■ DATASET ENTRIES:
::::

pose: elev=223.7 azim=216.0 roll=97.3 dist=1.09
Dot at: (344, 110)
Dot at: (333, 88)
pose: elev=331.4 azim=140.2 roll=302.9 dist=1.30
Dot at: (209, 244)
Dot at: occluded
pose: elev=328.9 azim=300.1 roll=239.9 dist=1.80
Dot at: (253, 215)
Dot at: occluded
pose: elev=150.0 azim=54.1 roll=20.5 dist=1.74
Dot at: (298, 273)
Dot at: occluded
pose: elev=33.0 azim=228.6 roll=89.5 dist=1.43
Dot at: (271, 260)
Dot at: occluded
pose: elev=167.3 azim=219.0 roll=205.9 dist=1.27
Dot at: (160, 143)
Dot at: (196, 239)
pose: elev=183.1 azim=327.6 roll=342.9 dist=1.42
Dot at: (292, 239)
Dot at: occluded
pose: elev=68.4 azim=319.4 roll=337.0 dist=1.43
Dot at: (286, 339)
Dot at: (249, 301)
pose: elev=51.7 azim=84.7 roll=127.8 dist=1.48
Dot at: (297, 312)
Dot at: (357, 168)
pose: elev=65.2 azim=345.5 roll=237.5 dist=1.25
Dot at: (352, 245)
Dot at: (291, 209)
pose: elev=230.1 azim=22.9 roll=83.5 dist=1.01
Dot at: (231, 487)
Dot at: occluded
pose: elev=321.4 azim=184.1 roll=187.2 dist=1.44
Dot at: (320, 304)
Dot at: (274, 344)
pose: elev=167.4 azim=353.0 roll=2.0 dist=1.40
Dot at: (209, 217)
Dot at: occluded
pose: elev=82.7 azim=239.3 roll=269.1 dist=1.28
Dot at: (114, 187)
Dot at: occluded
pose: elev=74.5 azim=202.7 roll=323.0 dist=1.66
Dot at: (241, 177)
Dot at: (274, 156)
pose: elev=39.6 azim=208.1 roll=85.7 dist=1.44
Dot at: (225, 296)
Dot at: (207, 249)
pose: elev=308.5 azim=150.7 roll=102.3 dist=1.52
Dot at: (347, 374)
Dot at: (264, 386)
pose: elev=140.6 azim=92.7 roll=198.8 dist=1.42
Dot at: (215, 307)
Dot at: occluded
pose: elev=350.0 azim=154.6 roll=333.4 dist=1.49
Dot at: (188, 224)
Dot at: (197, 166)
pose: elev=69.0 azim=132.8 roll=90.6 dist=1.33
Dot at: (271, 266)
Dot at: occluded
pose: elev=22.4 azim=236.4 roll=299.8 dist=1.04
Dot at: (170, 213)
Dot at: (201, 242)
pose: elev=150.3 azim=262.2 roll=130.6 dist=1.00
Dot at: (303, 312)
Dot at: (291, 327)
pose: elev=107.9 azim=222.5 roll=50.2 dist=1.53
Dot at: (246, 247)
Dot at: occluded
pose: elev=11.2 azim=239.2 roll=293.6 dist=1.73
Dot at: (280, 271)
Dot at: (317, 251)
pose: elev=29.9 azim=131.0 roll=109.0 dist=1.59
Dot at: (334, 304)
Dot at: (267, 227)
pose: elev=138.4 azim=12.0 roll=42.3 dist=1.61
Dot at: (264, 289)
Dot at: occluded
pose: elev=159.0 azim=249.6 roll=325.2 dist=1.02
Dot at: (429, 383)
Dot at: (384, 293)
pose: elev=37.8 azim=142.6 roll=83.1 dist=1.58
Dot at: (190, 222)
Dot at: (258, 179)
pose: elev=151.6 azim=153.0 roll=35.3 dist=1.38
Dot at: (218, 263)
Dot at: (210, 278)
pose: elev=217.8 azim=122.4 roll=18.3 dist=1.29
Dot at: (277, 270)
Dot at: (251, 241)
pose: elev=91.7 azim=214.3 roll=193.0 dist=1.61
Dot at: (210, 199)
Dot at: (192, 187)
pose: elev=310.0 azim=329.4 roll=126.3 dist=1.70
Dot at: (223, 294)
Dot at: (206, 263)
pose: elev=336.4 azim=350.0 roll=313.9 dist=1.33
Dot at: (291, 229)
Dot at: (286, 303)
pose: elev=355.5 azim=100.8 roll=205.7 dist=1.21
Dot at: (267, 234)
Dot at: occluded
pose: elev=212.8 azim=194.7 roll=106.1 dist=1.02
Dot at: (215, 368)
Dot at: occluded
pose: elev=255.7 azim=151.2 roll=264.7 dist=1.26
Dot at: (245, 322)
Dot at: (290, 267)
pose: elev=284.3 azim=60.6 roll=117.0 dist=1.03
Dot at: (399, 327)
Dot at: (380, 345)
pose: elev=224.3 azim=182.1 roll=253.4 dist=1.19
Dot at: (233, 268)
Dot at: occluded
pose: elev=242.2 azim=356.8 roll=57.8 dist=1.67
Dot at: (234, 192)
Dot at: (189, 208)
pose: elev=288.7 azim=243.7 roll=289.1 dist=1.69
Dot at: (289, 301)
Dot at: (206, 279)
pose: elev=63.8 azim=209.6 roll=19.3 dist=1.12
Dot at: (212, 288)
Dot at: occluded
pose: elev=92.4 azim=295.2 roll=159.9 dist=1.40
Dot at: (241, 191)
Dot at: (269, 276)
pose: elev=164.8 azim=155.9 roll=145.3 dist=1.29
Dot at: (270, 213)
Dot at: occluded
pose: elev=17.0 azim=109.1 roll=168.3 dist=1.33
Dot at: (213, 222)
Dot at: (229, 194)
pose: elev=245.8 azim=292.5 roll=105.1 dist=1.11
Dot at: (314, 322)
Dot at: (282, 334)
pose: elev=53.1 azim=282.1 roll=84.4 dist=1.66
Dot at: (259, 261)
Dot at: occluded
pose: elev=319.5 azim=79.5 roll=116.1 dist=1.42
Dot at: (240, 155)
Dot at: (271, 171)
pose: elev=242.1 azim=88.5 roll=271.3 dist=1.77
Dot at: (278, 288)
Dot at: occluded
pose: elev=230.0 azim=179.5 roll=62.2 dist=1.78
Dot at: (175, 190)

::::

■ PROBLEM STATEMENT: Put the lines from the one containing "pose: elev=284.3 azim=60.6" through the end of the rows into a Markdown table with the columns No. and Text. Number each line and skip any blank lines.

■ FULL ANSWER:
| No. | Text |
|---|---|
| 1 | pose: elev=284.3 azim=60.6 roll=117.0 dist=1.03 |
| 2 | Dot at: (399, 327) |
| 3 | Dot at: (380, 345) |
| 4 | pose: elev=224.3 azim=182.1 roll=253.4 dist=1.19 |
| 5 | Dot at: (233, 268) |
| 6 | Dot at: occluded |
| 7 | pose: elev=242.2 azim=356.8 roll=57.8 dist=1.67 |
| 8 | Dot at: (234, 192) |
| 9 | Dot at: (189, 208) |
| 10 | pose: elev=288.7 azim=243.7 roll=289.1 dist=1.69 |
| 11 | Dot at: (289, 301) |
| 12 | Dot at: (206, 279) |
| 13 | pose: elev=63.8 azim=209.6 roll=19.3 dist=1.12 |
| 14 | Dot at: (212, 288) |
| 15 | Dot at: occluded |
| 16 | pose: elev=92.4 azim=295.2 roll=159.9 dist=1.40 |
| 17 | Dot at: (241, 191) |
| 18 | Dot at: (269, 276) |
| 19 | pose: elev=164.8 azim=155.9 roll=145.3 dist=1.29 |
| 20 | Dot at: (270, 213) |
| 21 | Dot at: occluded |
| 22 | pose: elev=17.0 azim=109.1 roll=168.3 dist=1.33 |
| 23 | Dot at: (213, 222) |
| 24 | Dot at: (229, 194) |
| 25 | pose: elev=245.8 azim=292.5 roll=105.1 dist=1.11 |
| 26 | Dot at: (314, 322) |
| 27 | Dot at: (282, 334) |
| 28 | pose: elev=53.1 azim=282.1 roll=84.4 dist=1.66 |
| 29 | Dot at: (259, 261) |
| 30 | Dot at: occluded |
| 31 | pose: elev=319.5 azim=79.5 roll=116.1 dist=1.42 |
| 32 | Dot at: (240, 155) |
| 33 | Dot at: (271, 171) |
| 34 | pose: elev=242.1 azim=88.5 roll=271.3 dist=1.77 |
| 35 | Dot at: (278, 288) |
| 36 | Dot at: occluded |
| 37 | pose: elev=230.0 azim=179.5 roll=62.2 dist=1.78 |
| 38 | Dot at: (175, 190) |